NJ High Court Raises Bar for ‘Expert’ Testimony
In a decision that should reduce the number of meritless medical liability lawsuits filed in the Garden State, a unanimous New Jersey Supreme Court yesterday ruled that doctors called as expert witnesses on plaintiffs’ behalf must hold the same credentials as defendant physicians.
The Star-Ledger reports that the case of Nicholas v.
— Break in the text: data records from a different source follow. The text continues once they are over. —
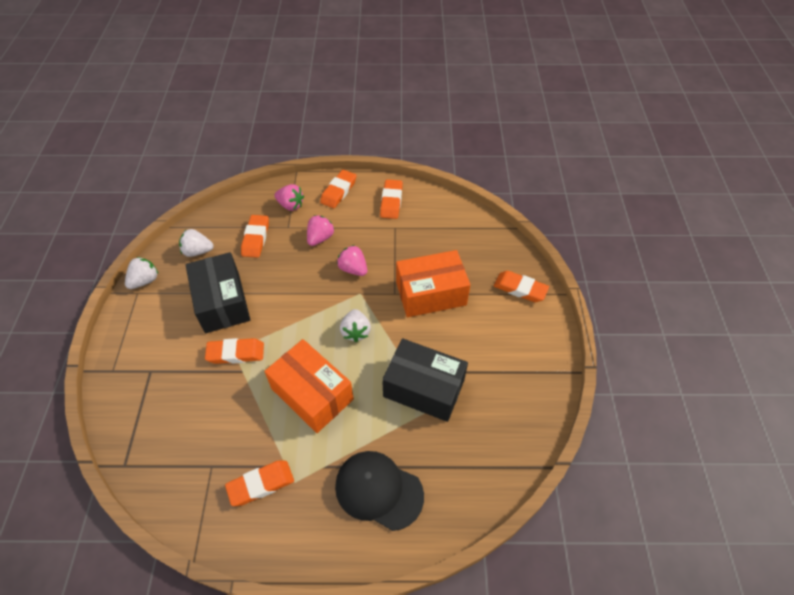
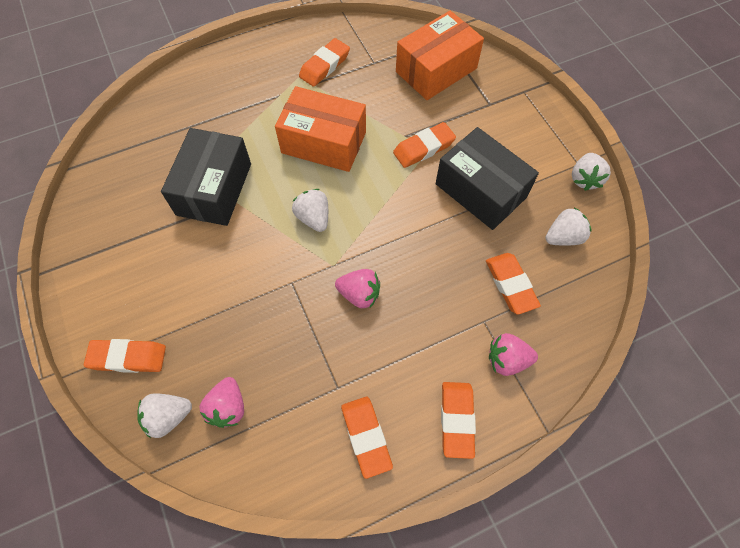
camera: 155 degrees right, 10 degrees up
(320, 238) = (429, 322): pink strawberry -> pink strawberry (228, 407)
(378, 490) = (224, 96): black cap -> none
(423, 388) = (214, 189): black box -> black box turned 75 degrees counterclockwise
(431, 293) = (245, 301): orange box -> orange box (436, 70)
(500, 248) = (168, 417): none -> white strawberry

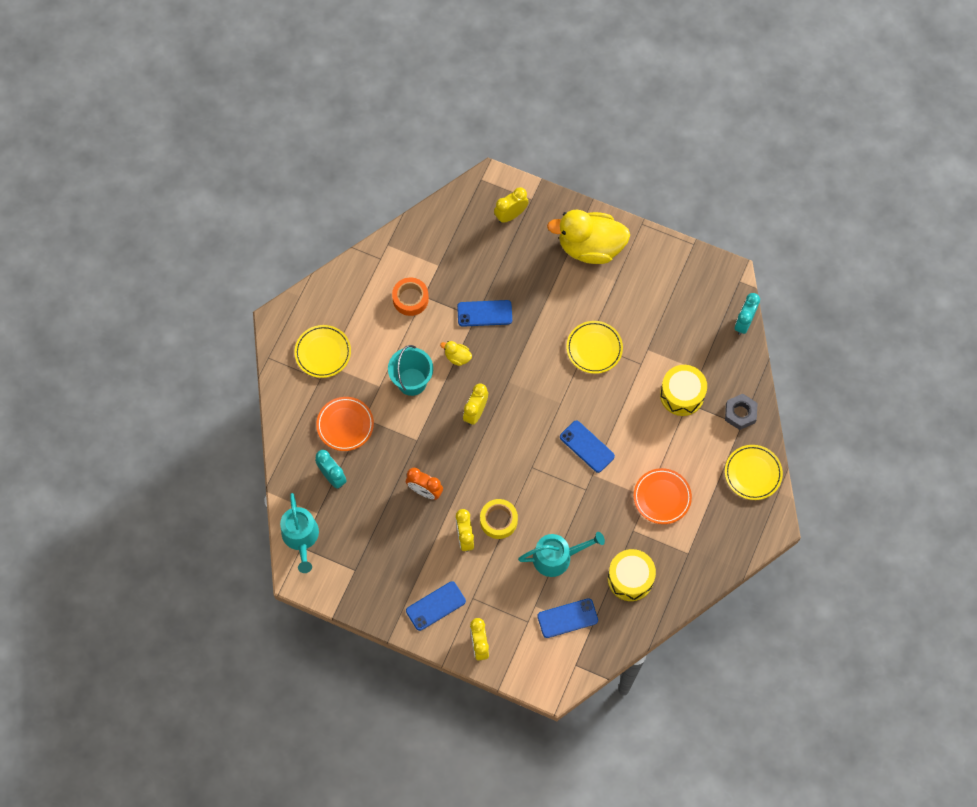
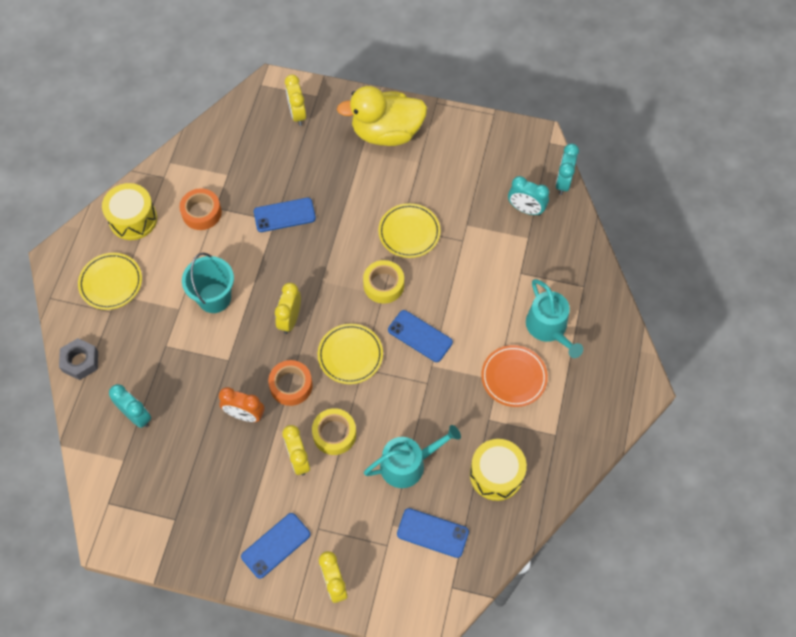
camera: 10 degrees left, 5 degrees down
(301, 537) = (107, 491): turquoise watering can -> turquoise watering can (549, 328)
(345, 425) = (145, 356): orange plate -> none
(457, 357) = (261, 264): yellow duck -> none
(468, 472) = (291, 385): none -> orange tape
(511, 215) = (297, 114): yellow clock -> yellow clock turned 60 degrees counterclockwise
(563, 394) = (383, 285): none -> yellow tape
(567, 618) = (432, 533): blue phone -> blue phone turned 45 degrees clockwise
(682, 395) = (513, 265): yellow drum -> yellow drum (133, 219)
(704, 343) = (525, 209): none -> turquoise clock
(740, 413) = (580, 274): grey nut -> grey nut (80, 361)
(753, 473) = (608, 335): yellow plate -> yellow plate (350, 355)

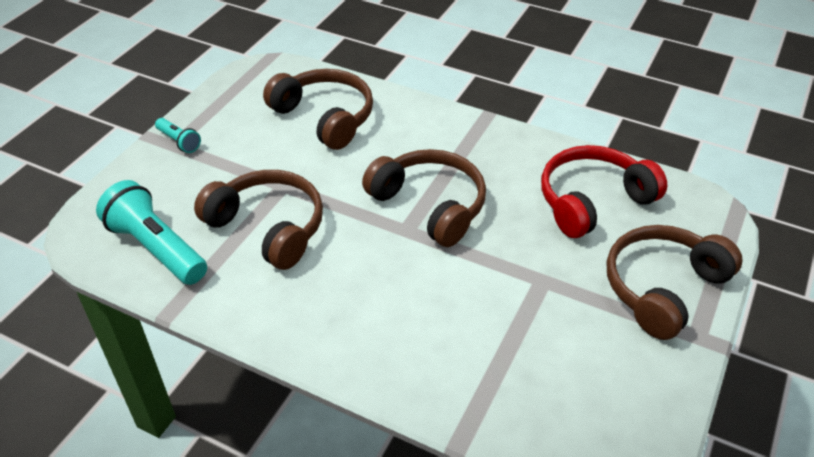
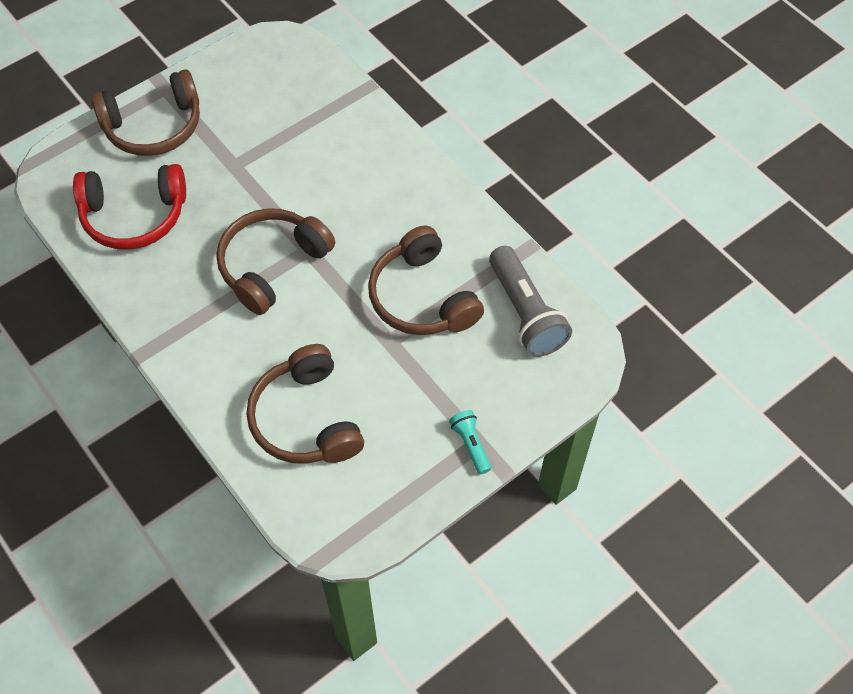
camera: 155 degrees left, 15 degrees up
(156, 248) = (525, 313): turquoise flashlight -> grey flashlight
(429, 205) = (272, 265): brown headphones -> brown headphones turned 60 degrees clockwise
Mynster revolved around New Jersey’s Patients First Act of 2004, a law aimed at containing the “dramatic escalation in medical malpractice insurance premiums,” as characterized by the court’s opinion written by Justice Barry T. Albin.
The law “does not permit [the plaintiff’s expert] to testify about the standard of care exercised by a physician practicing in a different specialty,” declared the high court.
“The health care delivery system is strained, and only meritorious cases should go forward,” said Melinda Martinson, an attorney for the Medical Society of New Jersey, which had filed an amicus brief in the case. “[Plaintiffs] should be able to produce an expert who is qualified.”
It’s early in the year, but this decision — especially considering that it comes from the once-and-future judicial hellhole of New Jersey — automatically qualifies for consideration among other judicial Points of Light for citation in the next full Judicial Hellholes report coming this December.